現時点で音楽活動を行うということに関して

 何の影響力も知名度も無いことは重々承知しておりますが、音楽業界の隅の隅、すみっコぐらしたちよりもさらに隅にいる者として、そしてオーケストラを運営する身として、新型コロナウイルス蔓延下の音楽活動において私の至った結論について記しておきます。ちゃんとした指揮者、有名な指揮者からこういう意見が出ているのを見ていないので。
 ここ1週間くらいずっと考え続けていたのですが、直近で練習や本番を開催する予定がある皆様は、どうか一度考え直し、中止の方向に舵を取ることにいたしませんか。
 ここまで頑張って練習してきたのに。会場を確保しているのに。きっと何も起こらない。自分たちに限ってそんなはずがない。大丈夫だ。その気持ちは痛いほど理解できます。私も少し前まではそうでした。
 しかしながら、37.5℃以上の発熱や自覚症状が無ければ問題ない、無観客であれば大丈夫とされていた状況からは一変し、無症状感染者が感染を拡大させているという研究結果が出ております。
 明確に判断できる症状があれば回避も可能ですが、無症状で感染を拡大させるということを回避するのは、我々一市民には到底不可能です。検温やアルコール消毒ではもはや防御になりません。
 団体内や観客に感染者がいないという保証はどこにもないのです。

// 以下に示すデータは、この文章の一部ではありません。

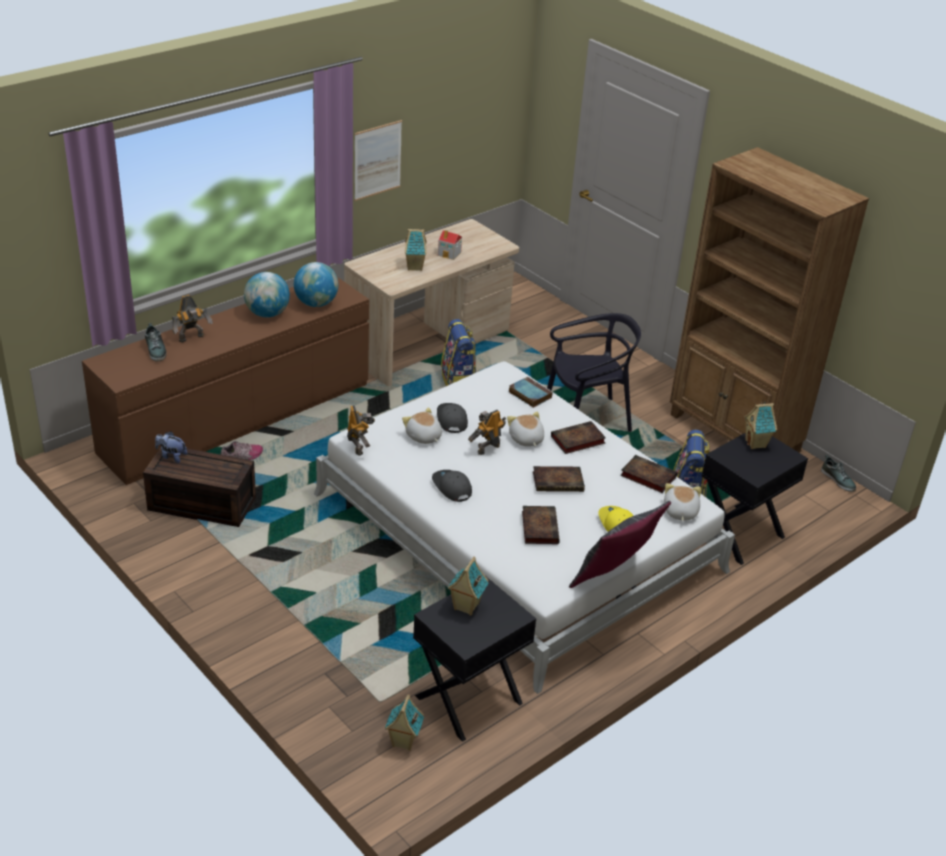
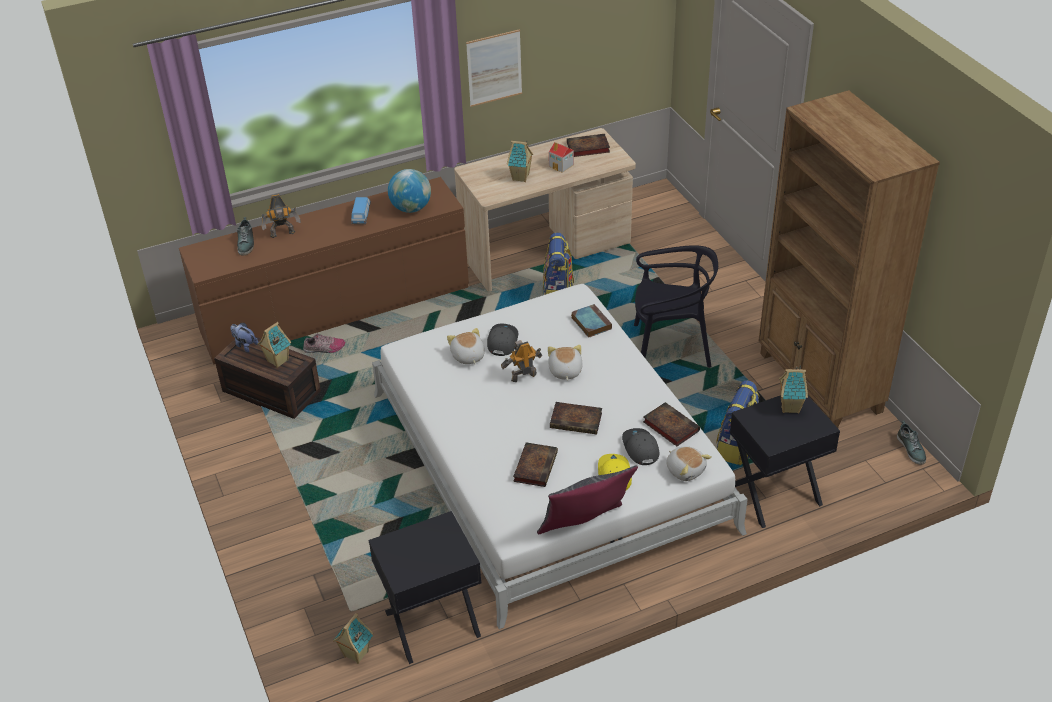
camera: 20 degrees right, 5 degrees up
(267, 314) = (361, 215): globe -> toy car
(359, 447) = (403, 359): toy robot -> none
(451, 488) = (471, 413): grey cap -> grey cap (640, 448)
(465, 607) = (418, 540): toy house -> toy house (277, 361)
(577, 440) = (615, 379): book -> book (587, 148)
(679, 512) = (685, 469): plush toy -> plush toy turned 120 degrees clockwise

むしろ全員が感染しているものと考え、今とるべき最良の行動は一体何なのかを考えていかないと、終息しないばかりか、拡大が進んでいくだけであると感じています。
 練習や本番で無症状の感染が拡大し、それを自宅に持ち帰った結果、高齢の家族が感染し、死に至る。そのようなことが現実に起こり得る状態となってしまっているのです。高齢者のみならず、若い世代の死亡例も報告され始めています。
 重症化した後はあっという間だと言われています。気づいた時には手遅れです。後悔しても遅いのです。そんな悲劇が誰のもとにも起こり得るという認識の元、多人数が集まって練習や本番を行っても問題ないのか、今一度、よく考えてみませんか。
 音楽は大切です。文化は命です。人間にとって欠かせないものだと確信しています。それ故に私たちは人生の貴重な時間をそれに費やしています。だからこそ、また必要とされる時が必ず来ます。
 少し踏みとどまって、練習や本番を中止とするリスクと、感染者を拡大させてしまうリスクを天秤にかけてみてください。考えすぎでは? やりすぎでは? 命に関わることなのでそれくらいで丁度いいはずなのです。
 もはや気をつければ大丈夫という状況ではないという意識を大勢が持ち、今この時を耐えることで感染拡大を防止し、音楽業界も新型コロナウイルスの撲滅に一役買いませんか。
 今は中止という決断をする勇気を持つべき時であると私は考えます。何もかもが手遅れになる前に。
 練習や本番を行うのも中止するのも、それぞれの大変な深慮のうえだと思っています。ですから、結論は尊重されるべきですし、批判するものではありません。もちろん、私に強制力など全くありませんし、だいたい誰なんだお前はという話でしょう。ただ、音楽業界から感染爆発が起こった、取り返しのつかない悲劇が生まれたなどということになってほしくないと強く願っています。
 事態を冷静に、合理的に考え、最良の判断を個人個人が下すことで、最悪の状況を回避する力の一つになれると信じております。
 決行にしても中止にしても、今一度じっくりと話し合って考えてみませんか。
 読み直して、うーん、ものすごく余計なお世話だなと思いつつ。